■ ABOUT THIS EXERCISE
In the passage on the cardinal virtues, rewrite everything from "Christian ethics has" down to "world He made.", swapping "conscience" for "reason".

■ SOURCE PASSAGE
The cardinal virtues—prudence, temperance, fortitude, and justice—come from a long tradition in Christian moral reflection. The word “cardinal” comes from the Latin word for the hinge of a door. These virtues are “hinge” virtues because they help guide and shape the others.
Christian ethics has often distinguished between theological virtues, which are known through God’s revelation in Scripture, and moral virtues, which are more broadly recognized because God has made His moral order known through creation and conscience.
That matters for two reasons.
First, it reminds us that all people are accountable to God. Even those who have never read the Bible still live in God’s world and bear His image.
Second, it gives us a foundation for shared life with neighbors who may not share our faith. There are moral truths people can recognize because God has woven them into the world He made.
Among those moral virtues, prudence has often been seen as especially important because it helps us discern how to put wisdom into practice.
Prudence is often described as wisdom in action.
It is not simply about having good goals. It is knowing the right means to pursue those goals faithfully.
As Dr. Forster explained, we often say, “The ends don’t justify the means.” In other words, having a good goal does not give us permission to pursue it in careless, wasteful, or sinful ways. Prudence helps us ask, "What is the right course of action?" What is the wise path forward? How do we pursue good ends in a way that honors God?
That makes prudence deeply practical.
It moves us from abstract desire to concrete obedience. It is one thing to say, “I want to be more Christlike,” or “I want to be a faithful steward.” It is another thing to ask, “What decision should I make today? What habit needs to change? What plan will help me move toward faithfulness?”

■ INFORMATION GIVEN
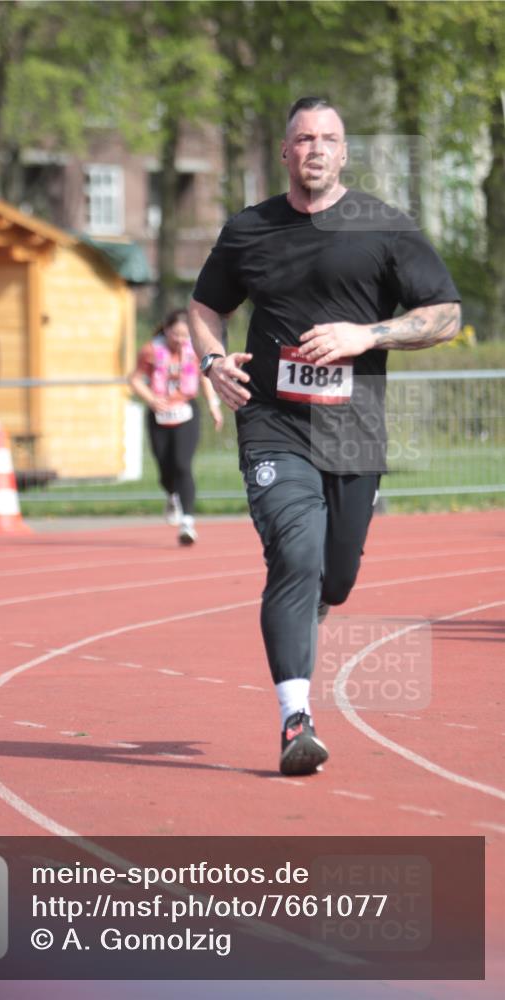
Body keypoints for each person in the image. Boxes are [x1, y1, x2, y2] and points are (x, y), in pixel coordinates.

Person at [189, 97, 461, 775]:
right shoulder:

...

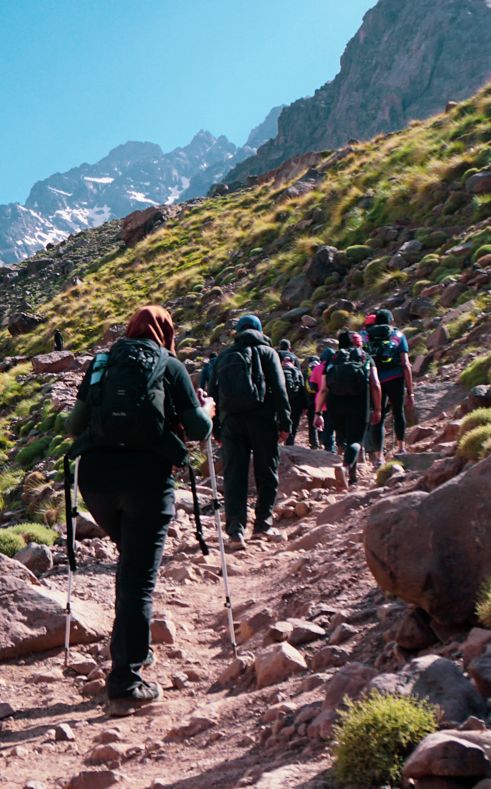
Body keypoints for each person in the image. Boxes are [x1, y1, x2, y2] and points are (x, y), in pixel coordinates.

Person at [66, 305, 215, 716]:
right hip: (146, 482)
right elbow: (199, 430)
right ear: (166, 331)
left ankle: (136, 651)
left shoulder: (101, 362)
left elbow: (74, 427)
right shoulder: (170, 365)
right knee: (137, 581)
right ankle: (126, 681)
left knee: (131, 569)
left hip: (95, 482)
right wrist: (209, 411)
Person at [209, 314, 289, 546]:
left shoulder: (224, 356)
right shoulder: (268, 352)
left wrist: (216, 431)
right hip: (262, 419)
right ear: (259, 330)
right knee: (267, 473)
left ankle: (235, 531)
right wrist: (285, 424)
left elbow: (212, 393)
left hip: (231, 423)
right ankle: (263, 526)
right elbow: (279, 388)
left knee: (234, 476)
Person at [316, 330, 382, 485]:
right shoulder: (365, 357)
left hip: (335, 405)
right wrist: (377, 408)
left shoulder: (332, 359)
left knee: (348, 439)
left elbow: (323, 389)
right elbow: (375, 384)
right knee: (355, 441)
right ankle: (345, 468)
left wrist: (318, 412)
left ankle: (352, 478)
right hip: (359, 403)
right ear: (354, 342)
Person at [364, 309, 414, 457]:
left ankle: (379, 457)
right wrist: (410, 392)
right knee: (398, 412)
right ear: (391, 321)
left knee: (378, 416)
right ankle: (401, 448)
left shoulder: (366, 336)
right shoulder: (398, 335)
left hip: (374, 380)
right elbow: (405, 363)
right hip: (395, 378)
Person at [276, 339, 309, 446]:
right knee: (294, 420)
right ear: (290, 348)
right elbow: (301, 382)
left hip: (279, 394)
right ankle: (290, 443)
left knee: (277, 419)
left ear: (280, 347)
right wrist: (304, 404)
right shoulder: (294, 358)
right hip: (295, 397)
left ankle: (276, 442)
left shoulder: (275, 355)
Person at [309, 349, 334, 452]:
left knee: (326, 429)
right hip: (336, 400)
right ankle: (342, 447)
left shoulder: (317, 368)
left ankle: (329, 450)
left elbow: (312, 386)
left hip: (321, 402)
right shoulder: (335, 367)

■ RESPONSE AREA
Christian ethics has often distinguished between theological virtues, which are known through God’s revelation in Scripture, and moral virtues, which are more broadly recognized because God has made His moral order known through creation and reason.
That matters for two reasons.
First, it reminds us that all people are accountable to God. Even those who have never read the Bible still live in God’s world and bear His image.
Second, it gives us a foundation for shared life with neighbors who may not share our faith. There are moral truths people can recognize because God has woven them into the world He made.